Allen’s concerns over BDS efforts go beyond “ethnic, religious, racial, or nationality discrimination.” Targeting Israel for boycotts can have a negative economic impact on the Golden State itself, he argued.

According to Allen, “In 2014, California exported over $2.3 billion in goods to Israel, making it the state’s 18th largest export destination. Manufactured commodities are the largest export category for California, with over $1.6 billion, representing nearly 70 percent of all exports to Israel.”

In addition, Israeli technology may also be a source of life—literally—for California. With a disastrous drought threatening the entire state, California political and business leaders have turned to the Jewish state for an innovative solution in the form of desalination water treatment plants.

Allen offered another piece of legislation earlier on Monday with Assembly Bill 1551, the California-Israel Commerce Protection Act, which would require the state of California to divest from companies that boycott Israel.

The legislative initiative taken by the California Republican has been well received by pro-Israel organizations and groups that monitor anti-Semitism.

“We are proud that the state of California is taking up legislation to stop commercial discrimination and boycotts against Israel,” said Roz Rothstein, CEO of the Israel education and advocacy group StandWithUs. “Such boycott efforts are part of the BDS movement’s virulent propaganda campaign against Israel.”

Rothstein added, “The goal of BDS, as admitted by its own founders, is to isolate Israel among nations and convince the world that the Jewish state has no right to exist. This new bill makes it clear that California, a state whose citizens cherish the values of freedom, fairness, democracy, and peace, will make business decisions which uphold its public policy and values.”
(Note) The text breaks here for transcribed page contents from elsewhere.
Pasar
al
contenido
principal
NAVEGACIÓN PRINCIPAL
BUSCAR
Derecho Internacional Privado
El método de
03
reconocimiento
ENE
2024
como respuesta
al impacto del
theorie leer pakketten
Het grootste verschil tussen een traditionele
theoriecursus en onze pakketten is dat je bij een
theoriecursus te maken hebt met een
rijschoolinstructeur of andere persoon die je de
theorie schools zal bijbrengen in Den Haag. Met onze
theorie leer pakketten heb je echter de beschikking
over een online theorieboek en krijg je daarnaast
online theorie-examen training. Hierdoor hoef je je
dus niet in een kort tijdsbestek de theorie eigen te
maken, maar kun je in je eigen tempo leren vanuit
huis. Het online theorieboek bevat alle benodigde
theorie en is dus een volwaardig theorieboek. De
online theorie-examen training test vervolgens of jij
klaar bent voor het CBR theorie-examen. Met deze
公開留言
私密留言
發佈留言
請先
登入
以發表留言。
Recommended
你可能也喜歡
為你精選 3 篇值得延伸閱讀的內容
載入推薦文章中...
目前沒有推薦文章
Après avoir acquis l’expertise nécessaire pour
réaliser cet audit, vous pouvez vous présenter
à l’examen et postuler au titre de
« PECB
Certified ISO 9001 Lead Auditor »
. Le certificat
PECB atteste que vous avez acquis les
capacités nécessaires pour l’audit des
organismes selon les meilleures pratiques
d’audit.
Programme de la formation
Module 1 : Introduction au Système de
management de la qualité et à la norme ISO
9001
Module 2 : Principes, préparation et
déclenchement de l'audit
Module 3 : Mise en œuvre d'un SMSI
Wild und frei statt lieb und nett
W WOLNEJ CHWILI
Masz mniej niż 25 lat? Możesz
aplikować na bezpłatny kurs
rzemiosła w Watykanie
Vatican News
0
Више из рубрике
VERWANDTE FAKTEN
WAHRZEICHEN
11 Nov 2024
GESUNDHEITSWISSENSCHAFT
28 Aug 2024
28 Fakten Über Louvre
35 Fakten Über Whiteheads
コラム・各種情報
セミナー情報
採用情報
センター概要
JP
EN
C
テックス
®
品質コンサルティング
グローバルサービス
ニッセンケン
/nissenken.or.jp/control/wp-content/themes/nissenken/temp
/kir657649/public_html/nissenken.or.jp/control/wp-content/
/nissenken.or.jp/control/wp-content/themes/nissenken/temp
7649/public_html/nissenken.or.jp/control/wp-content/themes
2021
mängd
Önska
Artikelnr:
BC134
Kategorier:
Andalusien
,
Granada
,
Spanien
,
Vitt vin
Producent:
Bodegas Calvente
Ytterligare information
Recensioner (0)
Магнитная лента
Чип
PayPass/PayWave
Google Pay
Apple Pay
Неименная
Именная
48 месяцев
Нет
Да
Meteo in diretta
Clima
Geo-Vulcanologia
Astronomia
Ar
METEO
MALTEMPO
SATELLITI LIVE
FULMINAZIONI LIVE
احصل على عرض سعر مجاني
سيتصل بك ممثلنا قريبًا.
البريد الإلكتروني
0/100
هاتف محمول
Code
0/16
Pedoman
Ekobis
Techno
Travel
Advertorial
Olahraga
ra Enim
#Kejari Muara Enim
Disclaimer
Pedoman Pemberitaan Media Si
EJ Kimball, director of U.S. Operations for the Israel Allies Foundation, told to the Haym Salomon Center, “The South Carolina bill that AB 1552 is modeled after was the product of more than two years of legal research, policy development and public educational resourcing by the Israel Allies Foundation. We’re pleased to see this effective approach taken up in California and elsewhere. Legislation such as this will play a significant role in defeating the BDS movement’s effort to promote commercial discrimination and boycotts against Israel.”

Students for Justice in Palestine, Coalition of West Coast Chapters did not answer a request for comment from the Haym Salomon Center.

The U.S. states of South Carolina and Illinois have passed similar legislation to the California proposal, aiming to take concrete action against BDS supporters, while state legislatures in Tennessee, New York, Indiana, Pennsylvania, and Florida have passed resolutions condemning the BDS movement.